If the max_norm configuration parameter is set, embeddings will be projected onto the unit ball with radius max_norm after each parameter update.

To add a new type of embedding, one needs to subclass the torchbiggraph.model.AbstractEmbedding class.

Global embeddings

When the global_emb configuration option is active, each entity’s embedding will be translated by a vector that is specific to each entity type (and that is learned at the same time as the embeddings).


The operators that are currently provided are:

  • none, no-op, which leaves the embeddings unchanged;
  • translation, which adds to the embedding a vector of the same dimension;
  • diagonal, which multiplies each dimension by a different coefficient (equivalent to multiplying by a diagonal matrix);
  • linear, which applies a linear map, i.e., multiplies by a full square matrix
  • affine, which applies a affine transformation, i.e., linear followed by translation.
  • complex_diagonal, which interprets the \(D\)-dimensional real vector as a \(D/2\)-dimensional complex vector (\(D\) must be even; the first half of the vector are the real parts, the second half the imaginary parts) and then multiplies each entry by a different complex parameter, just like diagonal.

All the operators’ parameters are learned during training.

To define an additional operator, one must subclass the torchbiggraph.model.AbstractOperator class (or the torchbiggraph.model.AbstractDynamicOperator one when using dynamic relations; their docstrings explain what must be implemented) and decorate it with the torchbiggraph.model.OPERATORS.register_as() decorator (respectively the torchbiggraph.model.DYNAMIC_OPERATORS.register_as() one), specifying a new name that can then be used in the config to select that comparator. All of the above can be done inside the config file itself.


The available comparators are:

  • dot, the dot-product, which computes the scalar or inner product of the two embedding vectors;
  • cos, the cos distance, which is the cosine of the angle between the two vectors or, equivalently, the dot product divided by the product of the vectors’ norms.
  • l2, the negative L2 distance, a.k.a. the Euclidean distance (negative because smaller distances should get higher scores).
  • squared_l2, the negative squared L2 distance.

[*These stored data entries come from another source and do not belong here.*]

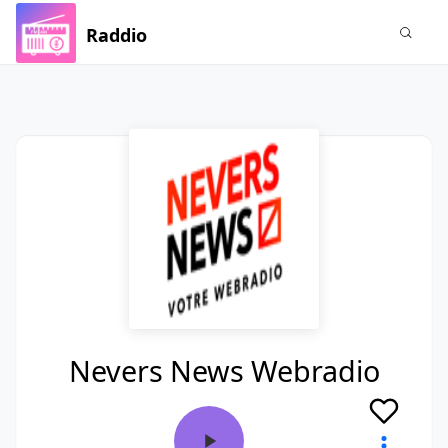
Raddio
Nevers News Webradio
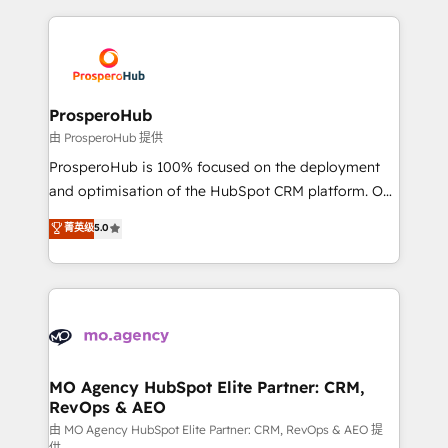
digital processes. 🔹 Trusted by Industry Leaders
onboarding and implementation, web design, sales
With an average rating of 4.9/5 and a proven track
& marketing automation, and digital marketing. With
record of business transformation, our growth-first
extensive experience working with tech companies
approach has helped brands dominate their
and manufacturers since 2002, we are committed to
markets.
empowering our clients and developing their
ProsperoHub
autonomy. Get to grips with HubSpot through
由 ProsperoHub 提供
guided implementation and seamless integration of
ProsperoHub is 100% focused on the deployment
the CRM platform into your digital ecosystem. Would
and optimisation of the HubSpot CRM platform. Our
you like support in deploying your inbound
highly experienced team of solutions experts will
菁英级
5.0
marketing strategy? We'll provide support tailored
ensure that you achieve maximum adoption and
to your needs and sales objectives. With 125+
ROI from your HubSpot investment. Use our
certifications, we are part of the most certified
extensive HubSpot, sales, marketing, service and
Canadian agencies, and we both hold Onboarding
integrations expertise to lead your team on their
Accreditations. Based in Canada (coast to coast), our
HubSpot journey, design and implement your
services are offered in both English & French.
processes and skilfully bring your revenue
infrastructure to life. Our collaborative approach
MO Agency HubSpot Elite Partner: CRM,
RevOps & AEO
keeps you in control whilst we plan and support the
route to your revenue goals. We have successfully
由 MO Agency HubSpot Elite Partner: CRM, RevOps & AEO 提
供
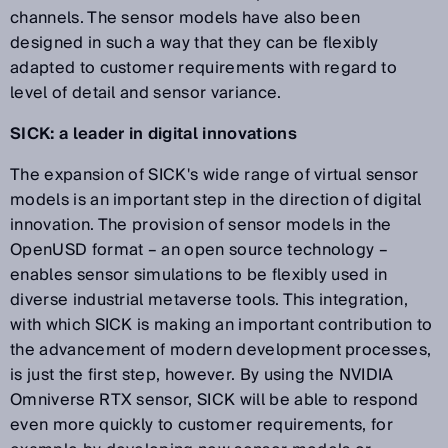
channels. The sensor models have also been
designed in such a way that they can be flexibly
adapted to customer requirements with regard to
level of detail and sensor variance.
SICK: a leader in digital innovations
The expansion of SICK's wide range of virtual sensor
models is an important step in the direction of digital
innovation. The provision of sensor models in the
OpenUSD format – an open source technology –
enables sensor simulations to be flexibly used in
diverse industrial metaverse tools. This integration,
with which SICK is making an important contribution to
the advancement of modern development processes,
is just the first step, however. By using the NVIDIA
Omniverse RTX sensor, SICK will be able to respond
even more quickly to customer requirements, for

Custom comparators need to extend the torchbiggraph.model.AbstractComparator class (its docstring explains how) and decorate it with the torchbiggraph.model.COMPARATORS.register_as() decorator, specifying a new name that can then be used in the config to select that comparator. All of the above can be done inside the config file itself.


If the bias configuration key is in use, then the first coordinate of the embeddings will act as a bias in the comparator computation. This means that the comparator will be computed on the last \(D - 1\) entries of the vectors only, and then both the first entries of the two vectors will be added to the result.

Coherent sets of configuration parameters

While the parameters described in this chapter are exposed as uncoupled knobs in the configuration file (to more closely match the implementation, and to allow for more flexible tuning), some combinations of them are more sensible than others.

Apart from the default one, the following configuration has been found to work well: init_scale = 0.1, comparator = dot, bias = true, loss_fn = logistic, lr = 0.1.

Interpreting the scores

The scores will be tuned to have different meaning and become more suitable for certain applications based on the loss function used during training. Common options include ranking what other entities may be related to a given entity, determining the probability that a certain relation exists between two given entities, etc.


Talk about what you can do with the trained embeddings (e.g., compute P(edge), k-nearest-neighbors, or training downstream classifiers on the features). Also, it would be nice to have a little script where one could manually feed it an edge and it could spit out a score. Or some nearest neighbor tool.